Taking the gathering through a well-thought out plan, the President of IPU, Mr Obika Ohanusi, described the effort as a road map towards economic emancipation of many at the lower rung of the ladder.
“We see agriculture as a major infrastructure to achieve sustainable economic freedom for our union and its members. With our talented experts, we had to marshal out a formidable plan for food security, poverty eradication and human capital development of our people here in Lagos and at home.
“In order to achieve this, we approached Anambra State government which magnanimously approved for a start, 60 acres of land for the project.
“Now, we are embarking on an all-season rice farming, cassava farming, vegetable farming, piggery, poultry and goat rearing. We are also establishing a rice mill and two garri-processing units.”
He said the project would be modelled after the Israeli revolutionary agric programme Kibbutz.
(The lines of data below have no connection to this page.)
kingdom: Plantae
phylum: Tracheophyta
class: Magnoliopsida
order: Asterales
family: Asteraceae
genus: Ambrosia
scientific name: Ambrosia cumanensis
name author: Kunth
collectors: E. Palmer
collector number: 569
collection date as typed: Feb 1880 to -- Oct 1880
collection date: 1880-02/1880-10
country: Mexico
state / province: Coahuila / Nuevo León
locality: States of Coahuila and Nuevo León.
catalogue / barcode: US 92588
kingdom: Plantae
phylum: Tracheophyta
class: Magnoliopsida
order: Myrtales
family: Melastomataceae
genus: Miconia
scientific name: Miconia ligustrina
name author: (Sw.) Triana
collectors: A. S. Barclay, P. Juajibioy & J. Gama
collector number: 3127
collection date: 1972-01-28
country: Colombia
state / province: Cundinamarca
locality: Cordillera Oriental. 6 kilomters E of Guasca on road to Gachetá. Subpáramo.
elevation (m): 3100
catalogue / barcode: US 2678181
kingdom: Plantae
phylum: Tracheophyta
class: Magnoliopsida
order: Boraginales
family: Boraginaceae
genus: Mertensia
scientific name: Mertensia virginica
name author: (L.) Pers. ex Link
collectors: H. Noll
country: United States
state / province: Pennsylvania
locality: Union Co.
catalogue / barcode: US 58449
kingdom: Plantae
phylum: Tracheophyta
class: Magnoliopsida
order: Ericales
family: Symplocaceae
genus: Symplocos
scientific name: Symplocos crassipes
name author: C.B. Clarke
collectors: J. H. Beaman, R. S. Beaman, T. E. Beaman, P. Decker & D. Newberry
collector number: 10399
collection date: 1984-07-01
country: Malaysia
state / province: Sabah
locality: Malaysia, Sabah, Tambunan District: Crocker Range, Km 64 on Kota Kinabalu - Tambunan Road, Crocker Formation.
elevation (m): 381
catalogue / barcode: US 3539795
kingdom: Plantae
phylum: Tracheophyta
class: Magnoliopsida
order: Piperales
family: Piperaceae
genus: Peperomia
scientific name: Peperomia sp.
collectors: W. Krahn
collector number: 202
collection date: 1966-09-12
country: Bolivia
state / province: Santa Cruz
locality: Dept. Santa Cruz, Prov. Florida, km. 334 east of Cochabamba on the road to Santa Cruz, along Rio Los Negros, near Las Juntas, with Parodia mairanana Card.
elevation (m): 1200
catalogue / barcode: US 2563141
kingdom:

He hoped that the processing units would employ no fewer than 30 people for a start, noting that IPU was already collaborating with other relevant agricultural agencies such as FADAMA.
Ohanusi expressed optimism that when the state government saw the progress so far recorded, it would triple the land currently allocated for the project since IPU’s initiative was clearly in tandem with the state government’s food security and job creation programme. He said that any community that took agriculture seriously would surely get state government’s look in.
He told the correspondent that IPU was working on establishing French and Chinese languages classes and a functional business centre at its Lagos secretariats to generate income for the community, just as the body was launching a medical outreach programme that would take care of its members and people back at home.
Speaking through his representative, the chairman of the occasion, Mr Enwegbara, told the audience that with emphasis now on food sufficiency, any community that embarked on aggressive agricultural production would not suffer.
“Everywhere in the world now, agriculture is taking the centre stage. Any community or country which cannot grow its own food these days is lazy; you can see what China is doing in this regard at the moment.”